TeraLab and La Poste join forces to combat parcel fraud
July 5, 2016 - Big Data & AI - Cybersecurity

La Poste - Colissimo, for example, has joined forces with researchers from ITM schools to combat fraud. Through the TeraLab big data platform launched in 2014, this public-private partnership has explored algorithmic solutions to optimize fraud detection. This work illustrates the importance of modernizing organizations.
Will the data center replace Sherlock Holmes as the stereotypical detective? The question may seem far-fetched, but it's a legitimate one in light of La Poste -Colissimo's decision to turn to a big data platform to combat fraud. Over 18 months, between January 2014 and June 2015, tens of thousands of euros were paid out in compensation, for cases identified as suspected fraud by the company. Hence its desire to modernize its tools and business experience in fraud detection.
To this end, at the end of 2015, it decided to collaborate with the TeraLab platform at the Institut Mines-Télécom (IMT). La Poste - Colissimo thus saw the opportunity to kill two birds with one stone: "We were looking for both a collaboration that would enable us to overcome our difficulties in handling large volumes of data, and the possibility of a rapid return on investment," explains Philippe Aligon, head of data analysis at La Poste - Colissimo. Working on the detection of compensation fraud based on false declarations of parcel delivery enables us to combine these two objectives.
Teaching algorithms to recognize fraud
TeraLab is first working on "securing data batches, to justify to La Poste - Colissimo a safe working environment", explains Anne-Sophie Taillandier, the platform's director. After this technical-legal stage, all files relating to proven fraud are sent to TeraLab.

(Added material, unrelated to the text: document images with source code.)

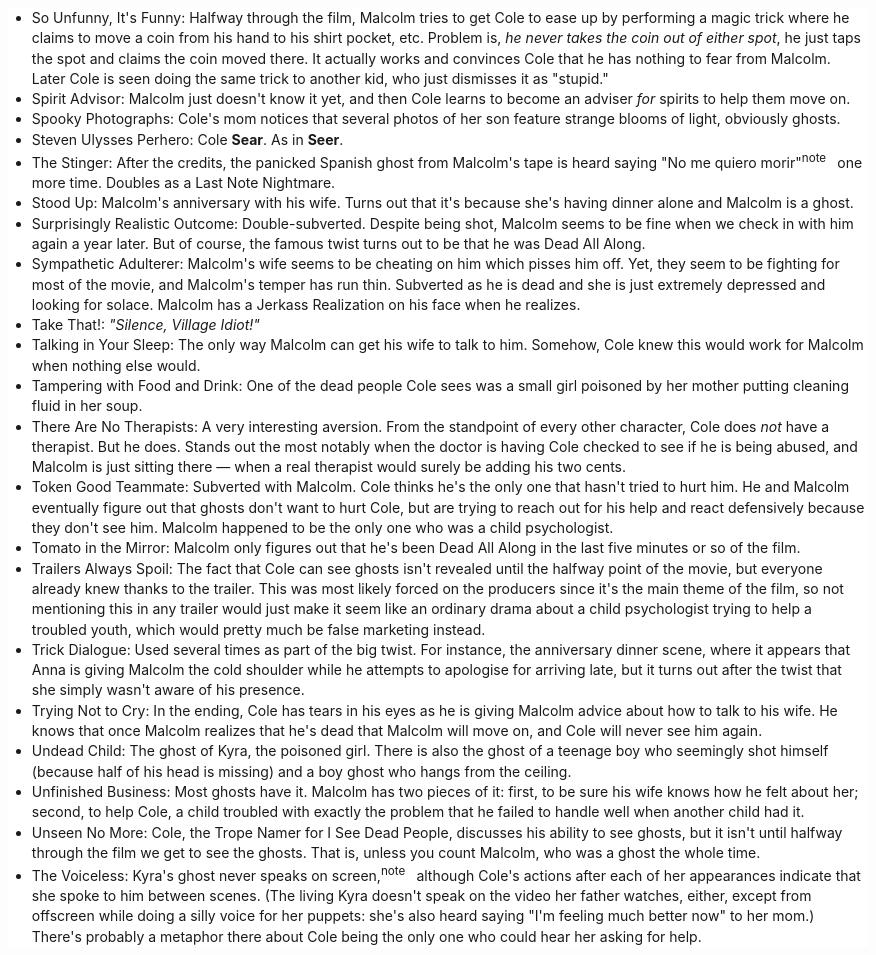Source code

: -   So Unfunny, It's Funny: Halfway through the film, Malcolm tries to get Cole to ease up by performing a magic trick where he claims to move a coin from his hand to his shirt pocket, etc. Problem is, _he never takes the coin out of either spot_, he just taps the spot and claims the coin moved there. It actually works and convinces Cole that he has nothing to fear from Malcolm. Later Cole is seen doing the same trick to another kid, who just dismisses it as "stupid."
-   Spirit Advisor: Malcolm just doesn't know it yet, and then Cole learns to become an adviser _for_ spirits to help them move on.
-   Spooky Photographs: Cole's mom notices that several photos of her son feature strange blooms of light, obviously ghosts.
-   Steven Ulysses Perhero: Cole **Sear**. As in **Seer**.
-   The Stinger: After the credits, the panicked Spanish ghost from Malcolm's tape is heard saying "No me quiero morir"<sup>note&nbsp;</sup>  one more time. Doubles as a Last Note Nightmare.
-   Stood Up: Malcolm's anniversary with his wife. Turns out that it's because she's having dinner alone and Malcolm is a ghost.
-   Surprisingly Realistic Outcome: Double-subverted. Despite being shot, Malcolm seems to be fine when we check in with him again a year later. But of course, the famous twist turns out to be that he was Dead All Along.
-   Sympathetic Adulterer: Malcolm's wife seems to be cheating on him which pisses him off. Yet, they seem to be fighting for most of the movie, and Malcolm's temper has run thin. Subverted as he is dead and she is just extremely depressed and looking for solace. Malcolm has a Jerkass Realization on his face when he realizes.
-   Take That!: _"Silence, Village Idiot!"_
-   Talking in Your Sleep: The only way Malcolm can get his wife to talk to him. Somehow, Cole knew this would work for Malcolm when nothing else would.
-   Tampering with Food and Drink: One of the dead people Cole sees was a small girl poisoned by her mother putting cleaning fluid in her soup.
-   There Are No Therapists: A very interesting aversion. From the standpoint of every other character, Cole does _not_ have a therapist. But he does. Stands out the most notably when the doctor is having Cole checked to see if he is being abused, and Malcolm is just sitting there — when a real therapist would surely be adding his two cents.
-   Token Good Teammate: Subverted with Malcolm. Cole thinks he's the only one that hasn't tried to hurt him. He and Malcolm eventually figure out that ghosts don't want to hurt Cole, but are trying to reach out for his help and react defensively because they don't see him. Malcolm happened to be the only one who was a child psychologist.
-   Tomato in the Mirror: Malcolm only figures out that he's been Dead All Along in the last five minutes or so of the film.
-   Trailers Always Spoil: The fact that Cole can see ghosts isn't revealed until the halfway point of the movie, but everyone already knew thanks to the trailer. This was most likely forced on the producers since it's the main theme of the film, so not mentioning this in any trailer would just make it seem like an ordinary drama about a child psychologist trying to help a troubled youth, which would pretty much be false marketing instead.
-   Trick Dialogue: Used several times as part of the big twist. For instance, the anniversary dinner scene, where it appears that Anna is giving Malcolm the cold shoulder while he attempts to apologise for arriving late, but it turns out after the twist that she simply wasn't aware of his presence.
-   Trying Not to Cry: In the ending, Cole has tears in his eyes as he is giving Malcolm advice about how to talk to his wife. He knows that once Malcolm realizes that he's dead that Malcolm will move on, and Cole will never see him again.
-   Undead Child: The ghost of Kyra, the poisoned girl. There is also the ghost of a teenage boy who seemingly shot himself (because half of his head is missing) and a boy ghost who hangs from the ceiling.
-   Unfinished Business: Most ghosts have it. Malcolm has two pieces of it: first, to be sure his wife knows how he felt about her; second, to help Cole, a child troubled with exactly the problem that he failed to handle well when another child had it.
-   Unseen No More: Cole, the Trope Namer for I See Dead People, discusses his ability to see ghosts, but it isn't until halfway through the film we get to see the ghosts. That is, unless you count Malcolm, who was a ghost the whole time.
-   The Voiceless: Kyra's ghost never speaks on screen,<sup>note&nbsp;</sup>  although Cole's actions after each of her appearances indicate that she spoke to him between scenes. (The living Kyra doesn't speak on the video her father watches, either, except from offscreen while doing a silly voice for her puppets: she's also heard saying "I'm feeling much better now" to her mom.) There's probably a metaphor there about Cole being the only one who could hear her asking for help.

This is followed by a statistical learning phase(machine learning) based on this data: "We proposed a system that takes as input the characteristics of the claim: how much is it, the weight of the parcel, the reason for non-delivery, etc." explains Jérémie Jakubowicz, head of TeraLab's data science division. From this model, and the characteristics of any claim, it is possible to deduce an associated probability of fraud.
To support this learning phase, La Poste - Colissimo provided TeraLab with a sample of archived data from suspicious parcels between January 2014 and June 2015. The company's anti-fraud managers first ranked each file on a scale of 0 to 4, ranging from fraud confirmed by internal services to a very low risk of fraud. TeraLab's role: to reproduce the same classification based on the model developed.
After analyzing the sample, the 500 requests deemed most suspicious by the algorithms are sent to experts at La Poste - Colissimo. We didn't have the same approach as them at all," continues Jérémie Jakubowicz. The experts work more on the geographical zone, whereas we use parameters such as the weight of the parcel or the zip code." Nevertheless, the correlation of results between the experts and the algorithms is 99.8%. Of the sample provided, 282 new files deemed non-suspicious by the company were even identified as fraudulent by the TeraLab team, and validated as such a posteriori by La Poste - Colissimo.
Towards corporate integration
The company has successfully completed the proof-of-concept phase. The algorithmic method works, and in addition to providing faster detection, its automation would reduce the costs of case-by-case detection. "Philippe Aligon confides: "There are very high expectations from the customer, safety and IT departments. The industrialization of this fraud detection tool will be integrated into La Poste - Colissimo's IT modernization program, and with the acquisition of new Big Data technologies for real-time data processing, enabling instant quotation of claims.
The complexity of integrating Big Data tools has not yet enabled the industrialization of algorithms. This is not unique to La Poste - Colissimo, however, but is part of a pattern that can be found in many structures. Jérémie Jakubowicz explains: "Even if all the lights are green on our side, that doesn't mean the job is finished. Exploiting the results and putting them into production are also problems that have to be solved on the company's side. This limitation clearly demonstrates that the use of Big Data technologies is not just a scientific issue. It's also a question of organization.
TeraLab, a catalyst for big data projects
TeraLab is a big data platform for research, innovation and teaching. It is run by the Institut Mines-Télécom and the national economics and statistics school group (GENES). It was through the "Cloud computing and big data" call for projects under the Investissements d'avenir (PIA) program that TeraLab came into being in 2014. Its aim is to federate demand for software and infrastructure.
In addition to providing commidity servers and a teramemory machine, TeraLab offers a team of researchers capable of identifying demand and supporting project leaders throughout their work. The skills on offer range from infrastructure configuration to consulting, including algorithms, machine learning, data visualization, etc. The TeraLab team also helps the various players to choose the type of project best suited to their needs (PIA-type collaborative project, European project, joint laboratory, challenge, proof of concept, etc.).